Attraverso questo progetto, sviluppato in Scozia, il fotografo scopre la lentezza dello sguardo mettendo a fuoco ogni cosa e portando lo spettatore a cogliere tutti i particolari, a leggere la realtà in modo diretto, senza filtri né reinterpretazioni.

“Il grande formato, il cavalletto, la luce così com’é, […] guardare e basta.” (G. Basilico)

Ogni scatto lascia alla luce il compito di esplorare le potenzialità dell’immagine e allo sguardo il piacere di sbirciare dietro le tende di case isolate, tra i tavolini di un bar in stile anni ’60, paesaggi deserti e vasi di fiori finti affacciati alle finestre, a simboleggiare una presenza umana che non si manifesta. Gran parte del lavoro del fotografo rivela l’isolamento e l’anonimato della periferia contemporanea, evocando costanti sensazioni di solitudine e perdita.

La presenza umana, come insegnava Luigi Ghirri, non è sempre necessaria, specie se diviene mera comparsa all’interno di in un racconto: il passeggero su una nave, adolescenti che scorrazzano tra le strade di quartiere, autisti, artigiani che svolgono il proprio lavoro quotidiano, possono far percepire con più forza evocativa la loro presenza proprio attraverso l’assenza. È una poetica delle cose, che diventano eloquenti nel loro silenzio.

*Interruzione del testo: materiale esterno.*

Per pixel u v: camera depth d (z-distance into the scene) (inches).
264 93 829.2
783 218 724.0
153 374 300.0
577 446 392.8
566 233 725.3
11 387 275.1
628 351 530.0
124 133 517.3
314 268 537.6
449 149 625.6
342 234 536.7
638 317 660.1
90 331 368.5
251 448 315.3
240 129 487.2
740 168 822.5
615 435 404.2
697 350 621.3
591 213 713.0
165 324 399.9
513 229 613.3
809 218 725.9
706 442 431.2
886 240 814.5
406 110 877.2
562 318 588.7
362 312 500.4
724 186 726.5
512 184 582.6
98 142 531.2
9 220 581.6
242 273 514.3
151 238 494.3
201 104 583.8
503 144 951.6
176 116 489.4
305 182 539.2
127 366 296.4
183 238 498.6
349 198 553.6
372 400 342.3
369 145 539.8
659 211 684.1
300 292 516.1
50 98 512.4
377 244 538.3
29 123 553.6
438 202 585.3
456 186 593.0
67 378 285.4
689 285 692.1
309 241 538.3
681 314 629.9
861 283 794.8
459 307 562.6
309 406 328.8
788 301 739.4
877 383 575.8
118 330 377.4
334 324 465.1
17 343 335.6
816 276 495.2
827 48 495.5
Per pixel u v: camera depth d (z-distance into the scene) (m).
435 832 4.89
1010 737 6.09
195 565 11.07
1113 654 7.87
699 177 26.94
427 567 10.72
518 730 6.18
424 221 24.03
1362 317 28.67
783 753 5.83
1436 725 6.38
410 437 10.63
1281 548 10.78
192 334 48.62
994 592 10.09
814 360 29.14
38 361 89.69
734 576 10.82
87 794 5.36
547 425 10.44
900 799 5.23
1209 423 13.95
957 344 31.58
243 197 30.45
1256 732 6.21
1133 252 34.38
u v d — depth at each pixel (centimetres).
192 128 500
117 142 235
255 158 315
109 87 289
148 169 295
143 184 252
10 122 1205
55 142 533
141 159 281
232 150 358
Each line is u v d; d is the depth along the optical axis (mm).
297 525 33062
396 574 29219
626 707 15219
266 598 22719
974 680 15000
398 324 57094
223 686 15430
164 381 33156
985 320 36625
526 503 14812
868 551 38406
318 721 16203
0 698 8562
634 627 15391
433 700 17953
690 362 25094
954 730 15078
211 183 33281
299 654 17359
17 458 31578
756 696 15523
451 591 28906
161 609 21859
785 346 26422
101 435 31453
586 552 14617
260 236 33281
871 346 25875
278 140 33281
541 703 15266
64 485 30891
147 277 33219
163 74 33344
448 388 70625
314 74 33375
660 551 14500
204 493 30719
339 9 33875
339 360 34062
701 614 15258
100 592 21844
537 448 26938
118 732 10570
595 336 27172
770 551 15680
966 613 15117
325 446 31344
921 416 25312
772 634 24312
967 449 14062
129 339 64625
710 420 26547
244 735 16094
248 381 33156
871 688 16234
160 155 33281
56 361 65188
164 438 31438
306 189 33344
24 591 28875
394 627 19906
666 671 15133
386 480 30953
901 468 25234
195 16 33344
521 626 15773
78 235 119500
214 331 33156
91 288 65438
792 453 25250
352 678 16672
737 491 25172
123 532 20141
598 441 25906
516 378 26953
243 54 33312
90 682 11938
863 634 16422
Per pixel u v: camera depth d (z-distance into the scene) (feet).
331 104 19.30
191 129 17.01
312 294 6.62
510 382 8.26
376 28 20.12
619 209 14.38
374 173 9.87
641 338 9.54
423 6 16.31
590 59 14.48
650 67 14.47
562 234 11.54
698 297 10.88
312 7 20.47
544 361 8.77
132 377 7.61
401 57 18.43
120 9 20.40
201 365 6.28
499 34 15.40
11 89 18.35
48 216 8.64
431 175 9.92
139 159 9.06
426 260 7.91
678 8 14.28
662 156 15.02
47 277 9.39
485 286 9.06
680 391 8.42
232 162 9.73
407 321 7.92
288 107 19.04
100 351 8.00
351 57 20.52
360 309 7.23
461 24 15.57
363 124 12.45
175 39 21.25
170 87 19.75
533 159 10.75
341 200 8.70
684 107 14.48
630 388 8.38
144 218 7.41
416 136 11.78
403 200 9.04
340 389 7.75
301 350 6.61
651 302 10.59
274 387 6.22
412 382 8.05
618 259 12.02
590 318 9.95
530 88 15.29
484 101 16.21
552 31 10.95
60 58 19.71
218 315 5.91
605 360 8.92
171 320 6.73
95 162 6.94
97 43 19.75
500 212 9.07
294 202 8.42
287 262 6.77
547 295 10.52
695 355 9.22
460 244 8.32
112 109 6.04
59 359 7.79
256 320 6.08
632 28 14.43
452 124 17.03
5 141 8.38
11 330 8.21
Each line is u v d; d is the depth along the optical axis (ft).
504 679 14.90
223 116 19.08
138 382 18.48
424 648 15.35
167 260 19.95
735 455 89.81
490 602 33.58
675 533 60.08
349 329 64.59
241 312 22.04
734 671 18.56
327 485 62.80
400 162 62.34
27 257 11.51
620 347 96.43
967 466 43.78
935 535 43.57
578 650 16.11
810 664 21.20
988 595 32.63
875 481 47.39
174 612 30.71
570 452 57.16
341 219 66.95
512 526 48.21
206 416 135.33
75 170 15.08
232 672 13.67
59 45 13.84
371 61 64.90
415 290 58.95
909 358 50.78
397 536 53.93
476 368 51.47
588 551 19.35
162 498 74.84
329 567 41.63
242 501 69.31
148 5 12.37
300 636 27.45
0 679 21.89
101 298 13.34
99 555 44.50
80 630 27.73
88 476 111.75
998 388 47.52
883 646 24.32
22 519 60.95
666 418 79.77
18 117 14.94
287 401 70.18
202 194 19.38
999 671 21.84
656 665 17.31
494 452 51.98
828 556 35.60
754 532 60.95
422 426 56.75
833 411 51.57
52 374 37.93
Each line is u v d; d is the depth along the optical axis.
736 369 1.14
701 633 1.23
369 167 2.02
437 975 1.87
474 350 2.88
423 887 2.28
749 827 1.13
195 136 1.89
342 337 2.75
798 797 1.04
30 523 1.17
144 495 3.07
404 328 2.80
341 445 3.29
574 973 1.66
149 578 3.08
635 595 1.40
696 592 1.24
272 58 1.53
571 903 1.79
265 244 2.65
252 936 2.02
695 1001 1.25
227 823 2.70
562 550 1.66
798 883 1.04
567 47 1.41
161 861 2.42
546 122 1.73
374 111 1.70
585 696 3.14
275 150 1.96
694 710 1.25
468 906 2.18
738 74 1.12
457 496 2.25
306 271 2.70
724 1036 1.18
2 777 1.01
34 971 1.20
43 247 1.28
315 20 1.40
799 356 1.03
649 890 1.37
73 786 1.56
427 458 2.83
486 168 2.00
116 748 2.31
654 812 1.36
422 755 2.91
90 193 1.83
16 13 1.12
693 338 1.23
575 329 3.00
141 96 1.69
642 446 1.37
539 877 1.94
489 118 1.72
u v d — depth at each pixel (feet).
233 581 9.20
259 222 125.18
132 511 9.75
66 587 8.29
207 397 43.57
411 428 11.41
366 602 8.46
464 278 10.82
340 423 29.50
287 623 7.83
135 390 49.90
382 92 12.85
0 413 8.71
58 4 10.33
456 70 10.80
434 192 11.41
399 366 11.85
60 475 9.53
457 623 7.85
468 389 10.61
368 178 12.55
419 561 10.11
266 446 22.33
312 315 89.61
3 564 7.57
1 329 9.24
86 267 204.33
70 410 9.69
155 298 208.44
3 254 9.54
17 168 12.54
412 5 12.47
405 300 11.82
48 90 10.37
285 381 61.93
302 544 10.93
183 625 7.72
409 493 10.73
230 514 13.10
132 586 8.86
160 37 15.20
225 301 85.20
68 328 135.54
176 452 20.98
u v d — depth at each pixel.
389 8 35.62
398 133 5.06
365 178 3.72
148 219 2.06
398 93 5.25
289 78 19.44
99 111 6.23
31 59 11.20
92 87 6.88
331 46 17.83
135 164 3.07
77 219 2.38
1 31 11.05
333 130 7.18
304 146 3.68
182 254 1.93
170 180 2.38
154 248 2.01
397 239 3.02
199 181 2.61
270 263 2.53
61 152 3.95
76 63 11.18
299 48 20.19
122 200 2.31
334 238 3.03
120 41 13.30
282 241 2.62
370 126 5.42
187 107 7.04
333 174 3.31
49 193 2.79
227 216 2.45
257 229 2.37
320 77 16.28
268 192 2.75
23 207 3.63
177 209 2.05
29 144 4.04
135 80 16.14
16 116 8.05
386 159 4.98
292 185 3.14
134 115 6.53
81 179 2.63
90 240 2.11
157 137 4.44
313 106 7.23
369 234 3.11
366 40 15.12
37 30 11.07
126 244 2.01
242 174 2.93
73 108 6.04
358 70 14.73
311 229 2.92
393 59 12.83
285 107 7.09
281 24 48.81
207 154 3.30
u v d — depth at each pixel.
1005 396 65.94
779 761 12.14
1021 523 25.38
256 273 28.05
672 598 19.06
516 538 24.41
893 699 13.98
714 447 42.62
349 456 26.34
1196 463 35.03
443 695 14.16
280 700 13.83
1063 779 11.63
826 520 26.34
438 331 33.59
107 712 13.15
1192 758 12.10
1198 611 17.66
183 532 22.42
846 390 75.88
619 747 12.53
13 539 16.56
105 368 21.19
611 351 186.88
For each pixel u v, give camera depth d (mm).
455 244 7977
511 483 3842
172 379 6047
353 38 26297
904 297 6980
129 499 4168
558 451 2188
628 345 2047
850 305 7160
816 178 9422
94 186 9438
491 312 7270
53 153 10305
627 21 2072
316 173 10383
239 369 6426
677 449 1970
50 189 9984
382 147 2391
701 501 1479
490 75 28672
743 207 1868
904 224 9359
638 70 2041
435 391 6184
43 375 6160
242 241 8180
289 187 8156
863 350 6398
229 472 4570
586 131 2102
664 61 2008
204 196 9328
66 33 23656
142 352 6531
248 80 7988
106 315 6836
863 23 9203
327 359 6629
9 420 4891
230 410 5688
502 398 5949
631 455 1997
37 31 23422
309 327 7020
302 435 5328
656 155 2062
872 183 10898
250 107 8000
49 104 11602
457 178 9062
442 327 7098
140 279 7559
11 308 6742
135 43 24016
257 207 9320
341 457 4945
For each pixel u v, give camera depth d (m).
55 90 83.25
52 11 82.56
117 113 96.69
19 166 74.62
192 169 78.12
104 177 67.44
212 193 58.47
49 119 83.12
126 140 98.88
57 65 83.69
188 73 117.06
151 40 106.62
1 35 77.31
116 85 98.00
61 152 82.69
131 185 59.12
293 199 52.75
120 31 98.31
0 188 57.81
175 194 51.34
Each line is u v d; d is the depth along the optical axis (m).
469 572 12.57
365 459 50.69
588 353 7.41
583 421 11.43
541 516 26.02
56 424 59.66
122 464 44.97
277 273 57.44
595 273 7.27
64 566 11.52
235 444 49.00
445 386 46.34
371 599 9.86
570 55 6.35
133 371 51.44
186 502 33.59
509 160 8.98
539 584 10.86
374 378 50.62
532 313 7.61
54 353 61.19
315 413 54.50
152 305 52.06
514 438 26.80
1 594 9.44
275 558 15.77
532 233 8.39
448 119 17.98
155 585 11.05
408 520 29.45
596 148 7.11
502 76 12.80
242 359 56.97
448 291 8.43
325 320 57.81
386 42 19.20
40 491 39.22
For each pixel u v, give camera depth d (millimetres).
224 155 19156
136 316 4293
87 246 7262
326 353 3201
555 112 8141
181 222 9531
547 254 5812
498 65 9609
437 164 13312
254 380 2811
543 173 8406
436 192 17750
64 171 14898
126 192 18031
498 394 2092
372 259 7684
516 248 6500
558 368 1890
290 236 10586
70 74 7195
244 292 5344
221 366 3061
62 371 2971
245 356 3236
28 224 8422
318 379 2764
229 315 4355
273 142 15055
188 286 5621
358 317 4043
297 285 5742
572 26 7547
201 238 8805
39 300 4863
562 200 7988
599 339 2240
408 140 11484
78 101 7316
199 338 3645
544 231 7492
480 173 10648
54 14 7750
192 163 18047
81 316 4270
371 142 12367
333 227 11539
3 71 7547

Queste immagini riconducono all’opera di Edward Hopper, che ha saputo interpretare gli stati d’animo dei luoghi in assenza di una narrazione tra i soggetti. Ma se in Hopper compaiono sempre persone affiancate ai paesaggi, qui è soprattutto l’artefatto umano a dominare nell’immagine. Osservando queste strutture non si riesce a non pensare a chi le abbia costruite e a cosa provi chi le abita.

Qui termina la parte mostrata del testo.